Of the surplus, IMD said, nine Met sub-divisions across Western and contiguous North and South India, including Gujarat and Saurashtra, recorded individual surpluses.

The trend might largely hold for the rest of the month at least in the North, IMD said and expressed a suspicion that a fresh low-pressure area might develop over West-Central and adjoining North-West Bay of Bengal sooner than later.

The system might get a move in a West-North-West direction into land and is expected to further enhance rainfall over East and Central India during August 23 -29, it said.

So, the rains might last virtually into the end of the month (August, normally the second rainiest) for East and Central India, also bringing along with the threat for flooding/landslides at vulnerable locations, IMD said.

IMD’s announcement of Indian rainfall moving into surplus territory confirmed the report on ‘FY2020 Monsoon’, prepared by analysts Suvodeep Rakshit and Anindya Bhowmick, of Kotak Institutional Research, released to their clients earlier this week.

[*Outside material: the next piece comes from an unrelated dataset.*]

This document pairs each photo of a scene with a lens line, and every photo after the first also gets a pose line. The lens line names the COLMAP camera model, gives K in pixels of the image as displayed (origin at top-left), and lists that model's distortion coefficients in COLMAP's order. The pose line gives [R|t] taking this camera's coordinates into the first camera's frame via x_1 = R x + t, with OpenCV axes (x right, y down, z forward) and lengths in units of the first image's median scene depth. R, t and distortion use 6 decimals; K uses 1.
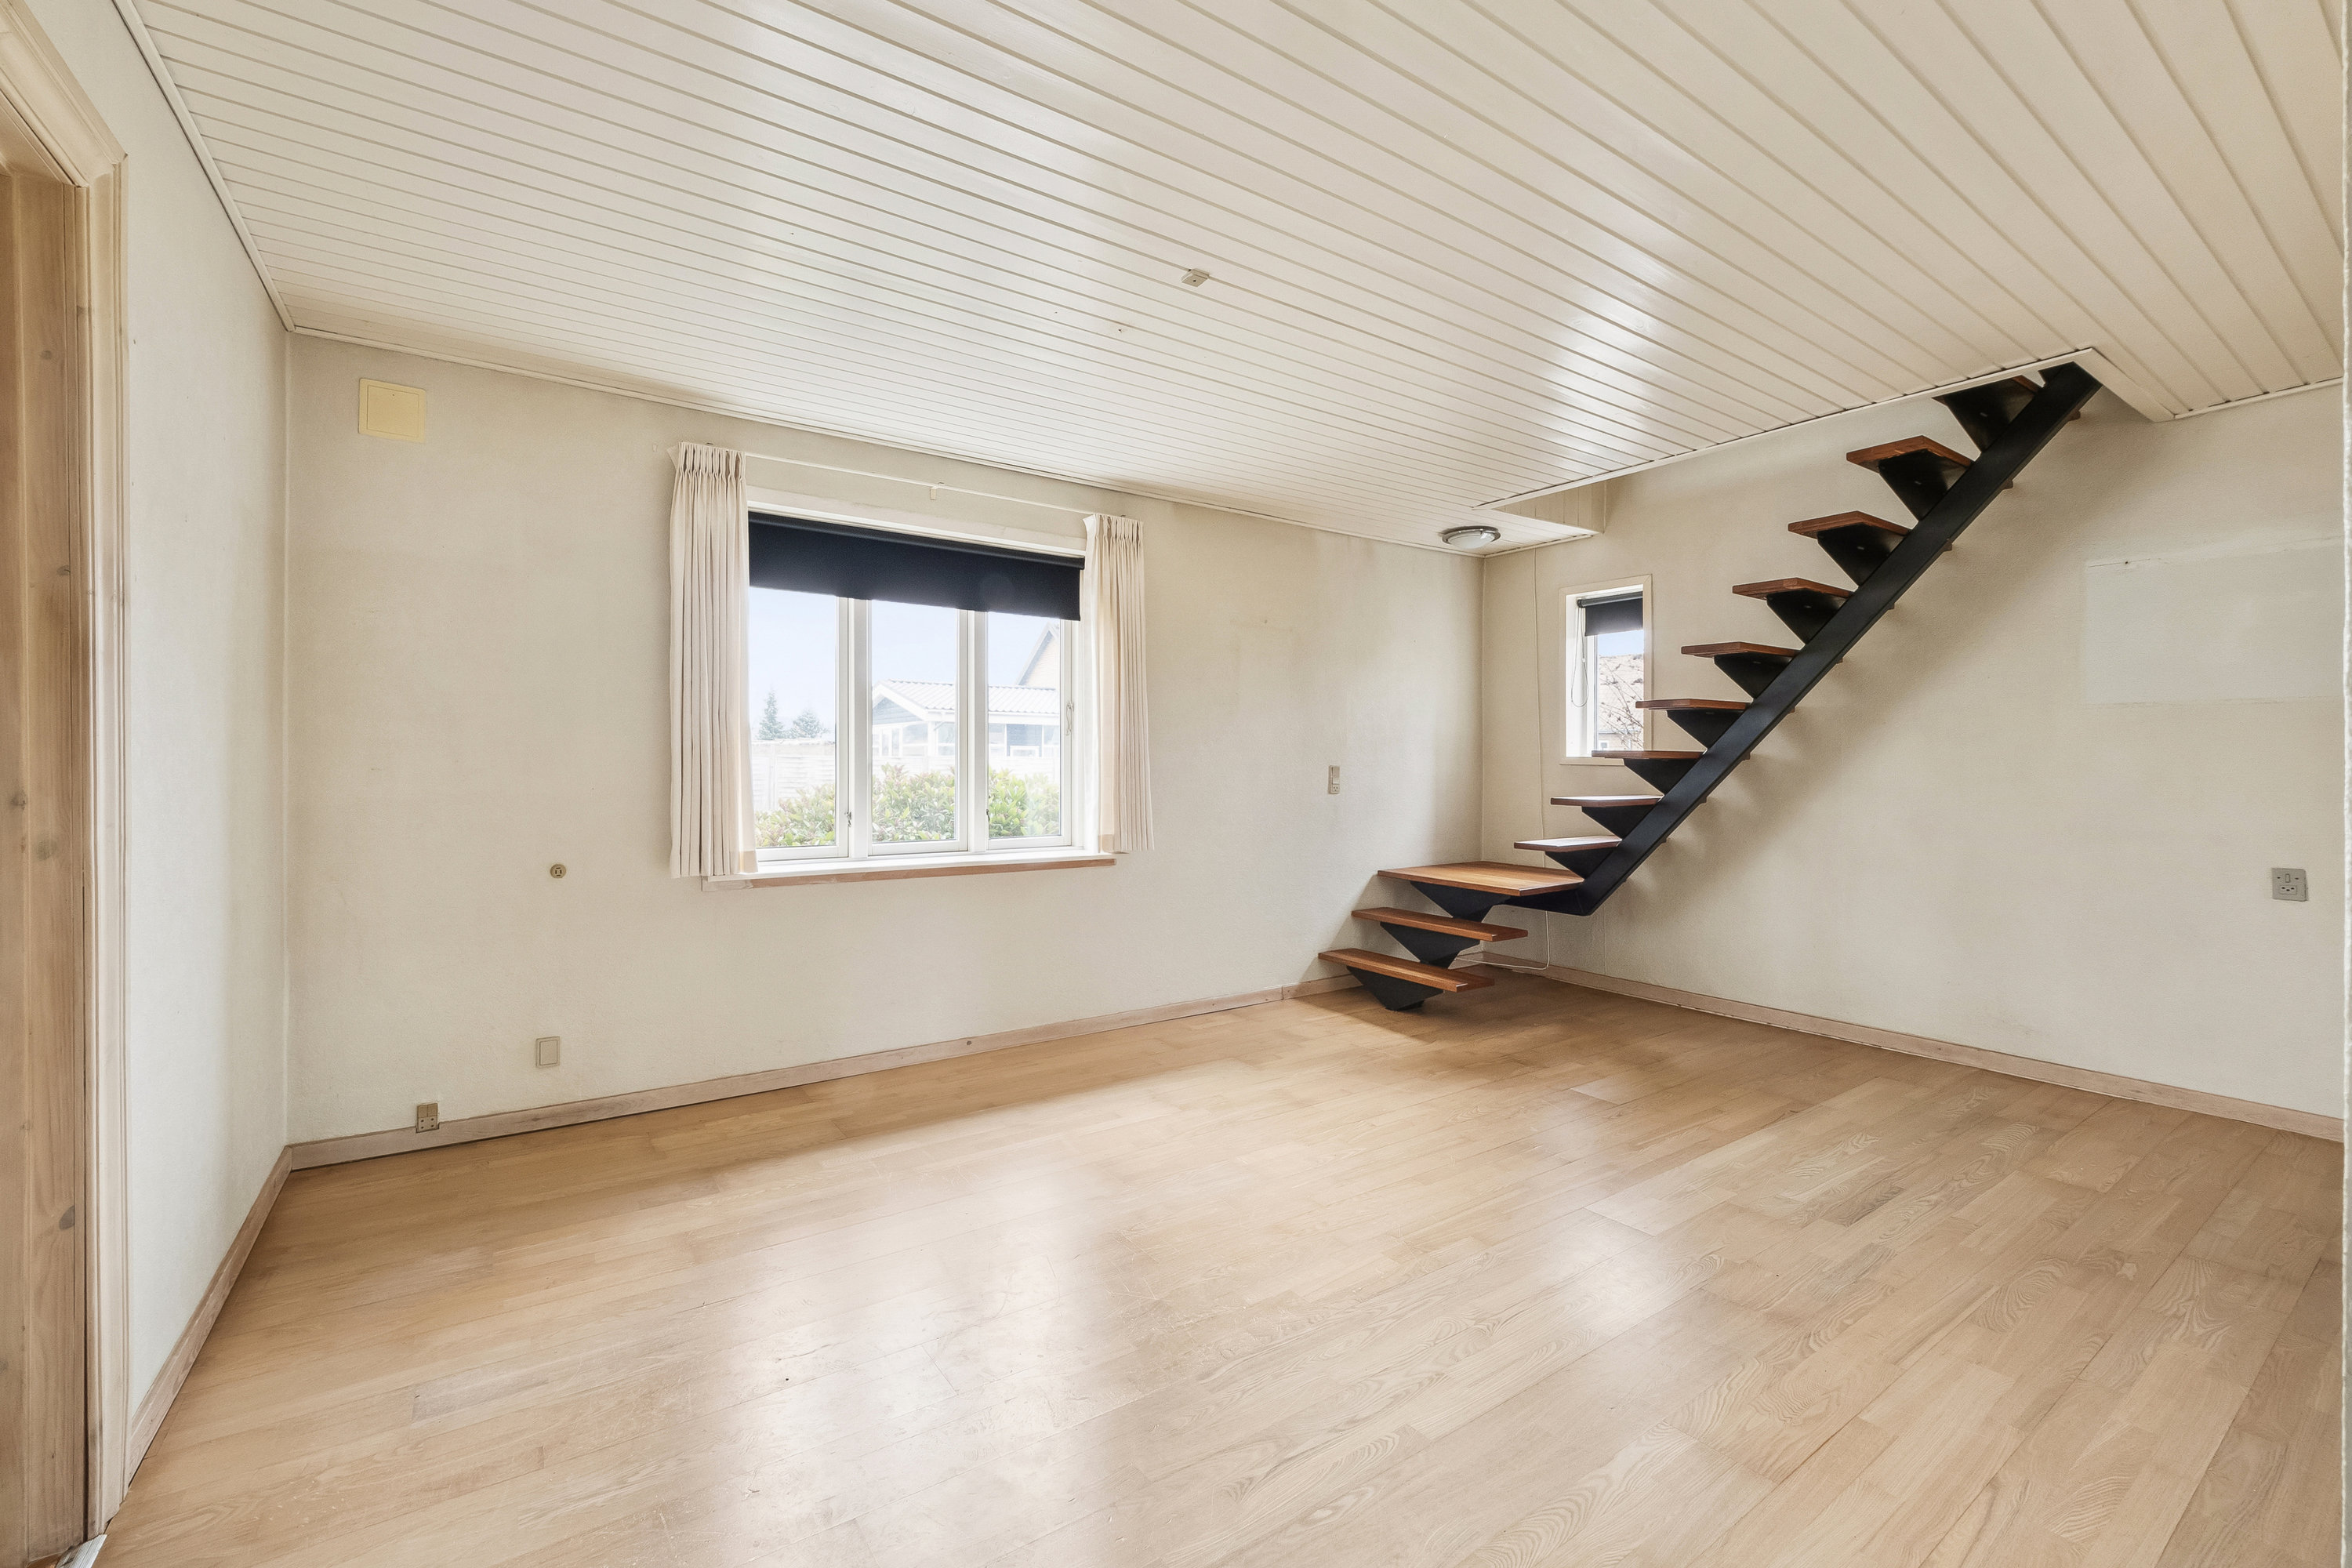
lens RADIAL K [[980.4, 0, 1172.2], [0, 980.4, 784.5], [0, 0, 1]] dist [-0.014069, -0.000372]
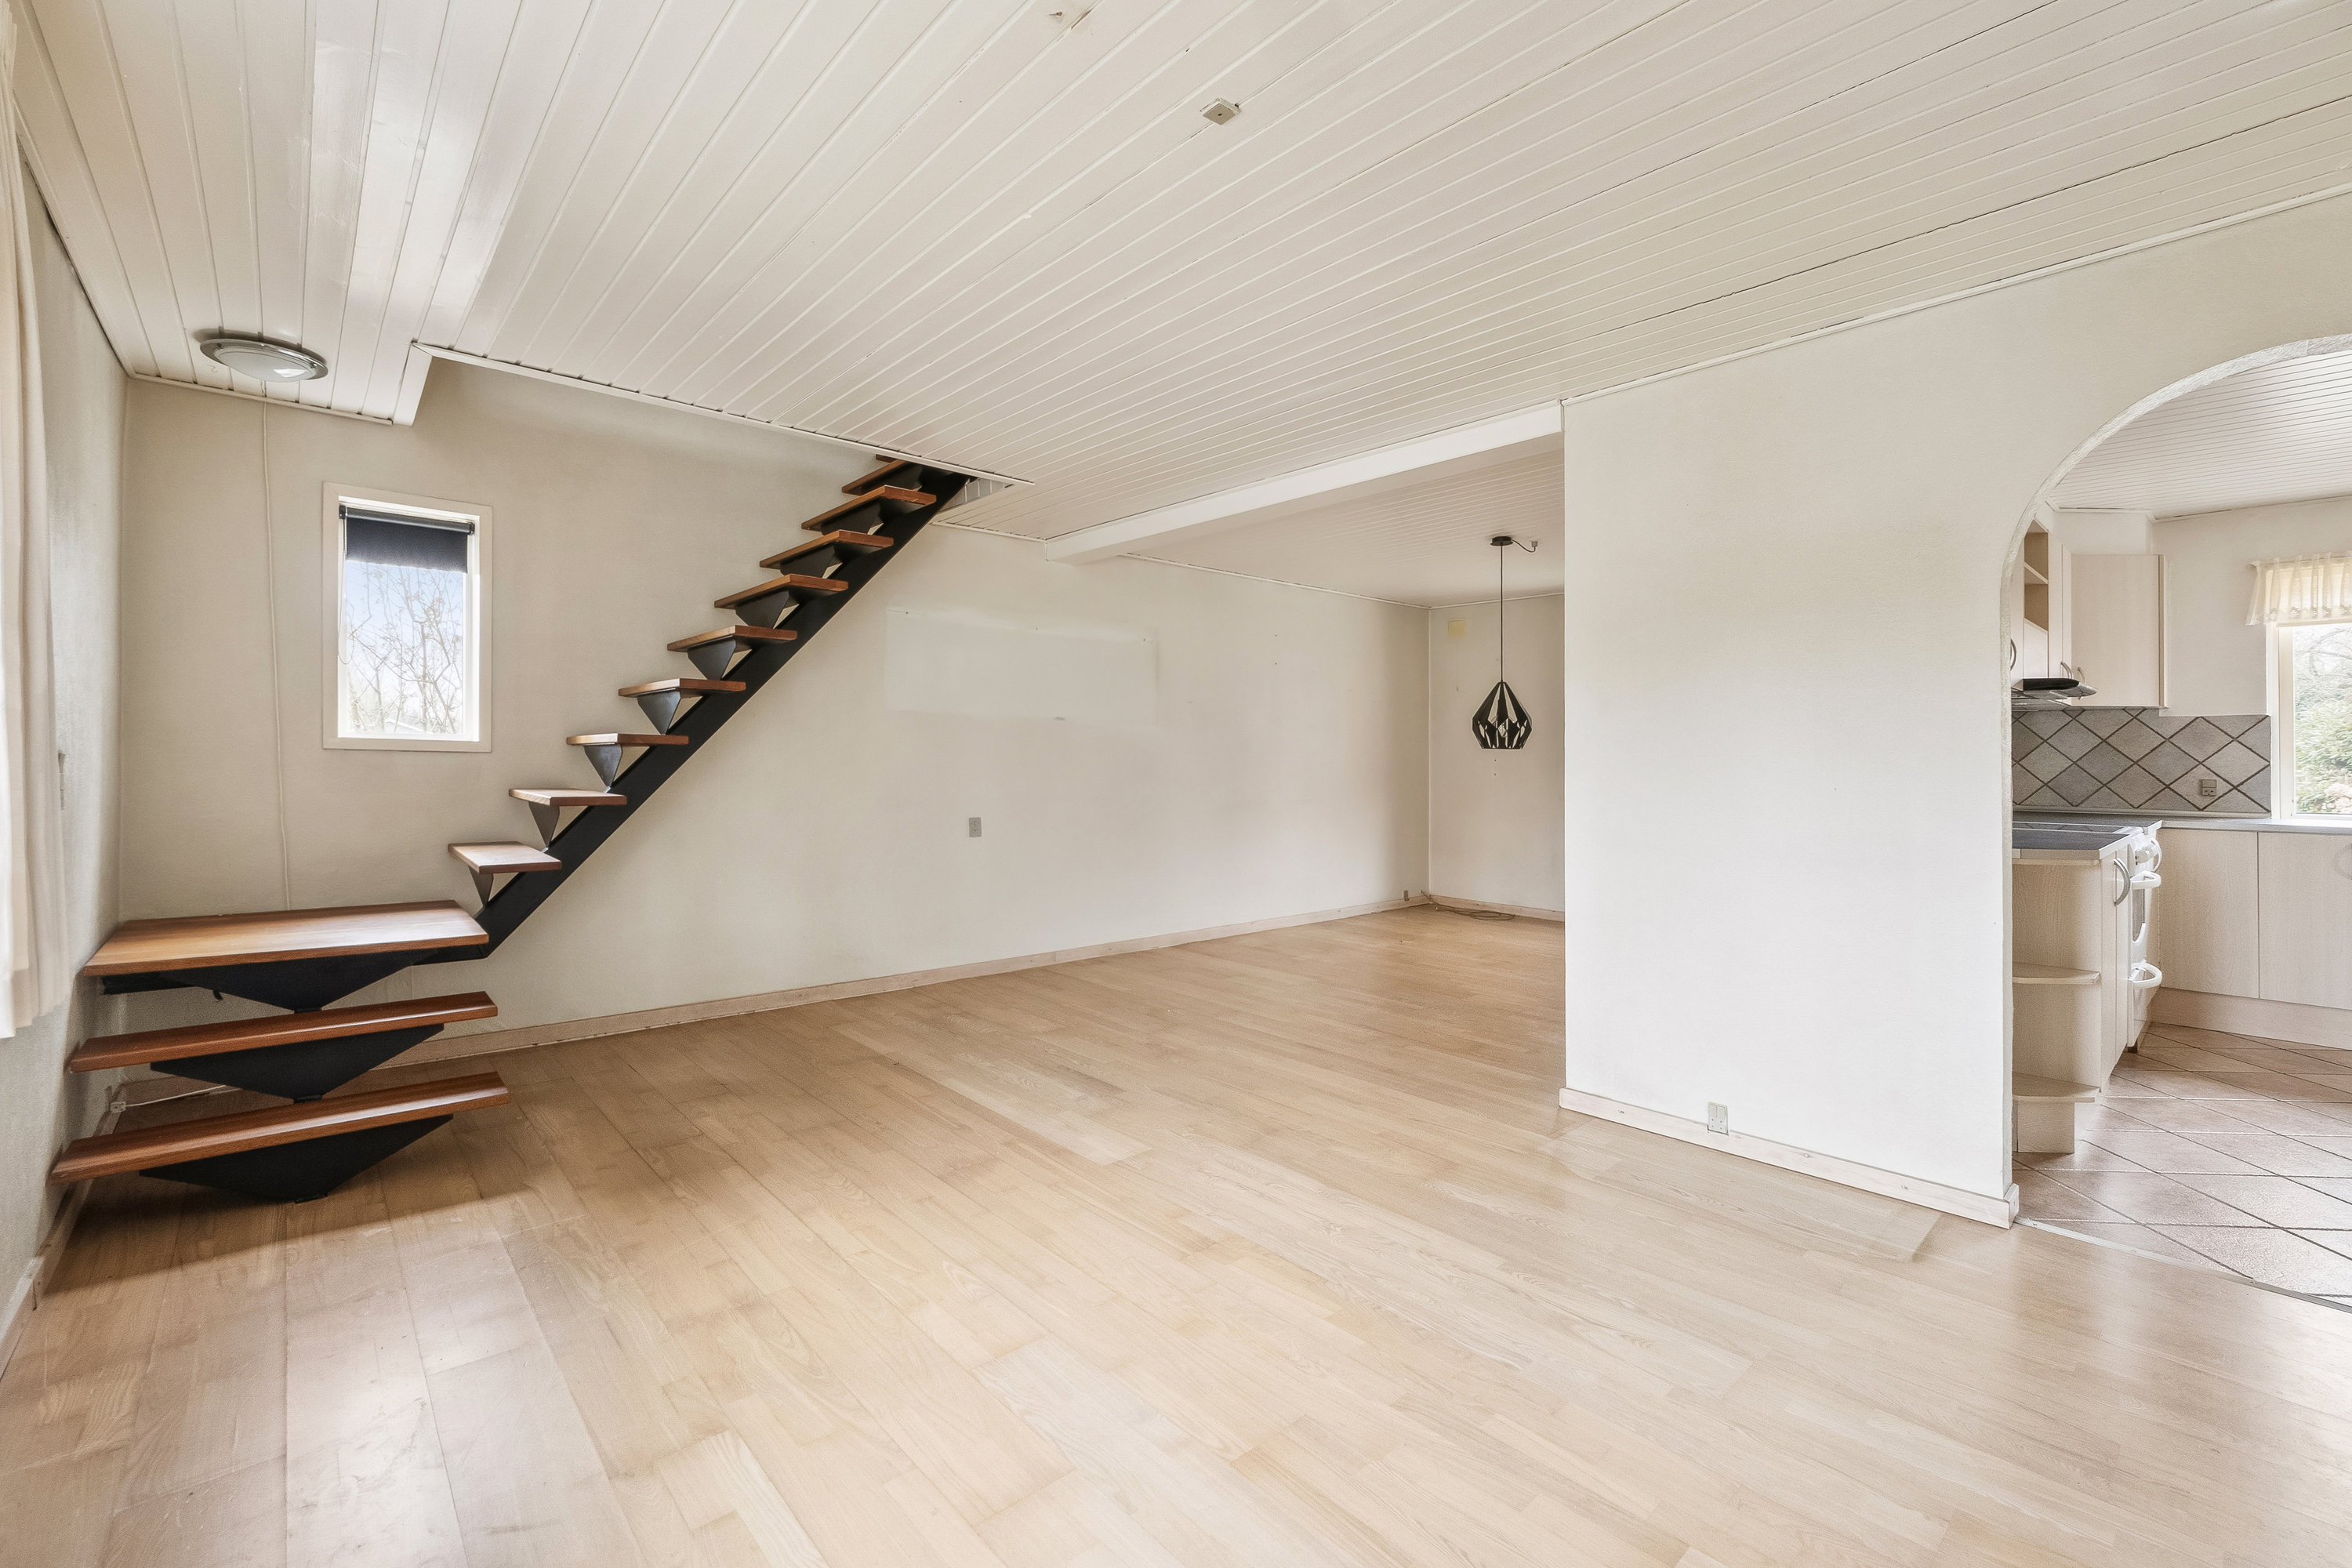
lens RADIAL K [[980.4, 0, 1168.9], [0, 980.4, 760.8], [0, 0, 1]] dist [-0.014069, -0.000372]
pose [[-0.122992, -0.004419, 0.992398, -0.480647], [0.012288, 0.999907, 0.005975, -0.013922], [-0.992332, 0.012930, -0.122926, 0.772899]]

The report said, till August 14, cumulative rainfall was 0.1 per cent above long-term average with the weekly rainfall 45.1 per cent above long-term average (due to heavy rainfall across western and central India). On a cumulative basis, spatial distribution of monsoon was normal though rainfall has been somewhat weak in eastern and northern India. Out of the 36 sub-divisions across India, till date, nine have received deficient rainfall, 19 have received normal rainfall, and eight have received excess rainfall.

As a result of satisfactory progress of monsoon, the Kotak report said, average weekly price levels indicate that food prices changes have been mixed over last week. Vegetable prices increased 0.5 per cent over last week while the prices of pulses fell 0.9 per cent. Cereal prices fell 1.6 per cent while the price of oils and fats increased 2.7 per cent over last week in the week ending August 11.

However, the sowing status is still lower than last year, the report said. As of August 8, the total kharif acreage was 5.3 per cent lower than the same period last year. Rice sowing was 12.8 per cent lower at 26.5 million (mn) hectares. Oilseed acreage was 3.3 per cent lower at 15.7 mn hectares and pulses acreage at 11.5 mn hectares was 4.9 per cent lower than last year. Coarse cereal acreage was 0.9 per cent lower at 15.4 mn hectares. Sugarcane and cotton acreages were at 5.2 mn hectares (5.5 mn hectares last year) and 11.9 mn hectares (11.3 mn hectares last year) respectively.

More than adequate amount of Rainfall has eased the problem of drinking water to a substantial level. The report claimed Reservoir levels across the country have moved into significant surplus. Giving Basin-wise details, it said, reservoir levels moved into significant surplus compared to long-term average levels.

Of the larger river basins Indus (north India), Godavari (west and south), Kaveri (south), Krishna (west and south), and Narmada (central and west) was in surplus while Ganga (north and east), and Mahanadi (central and east) were in deficit. Overall, basins and reservoirs were around 22 per cent above long-term average for week ending August 15, it concluded.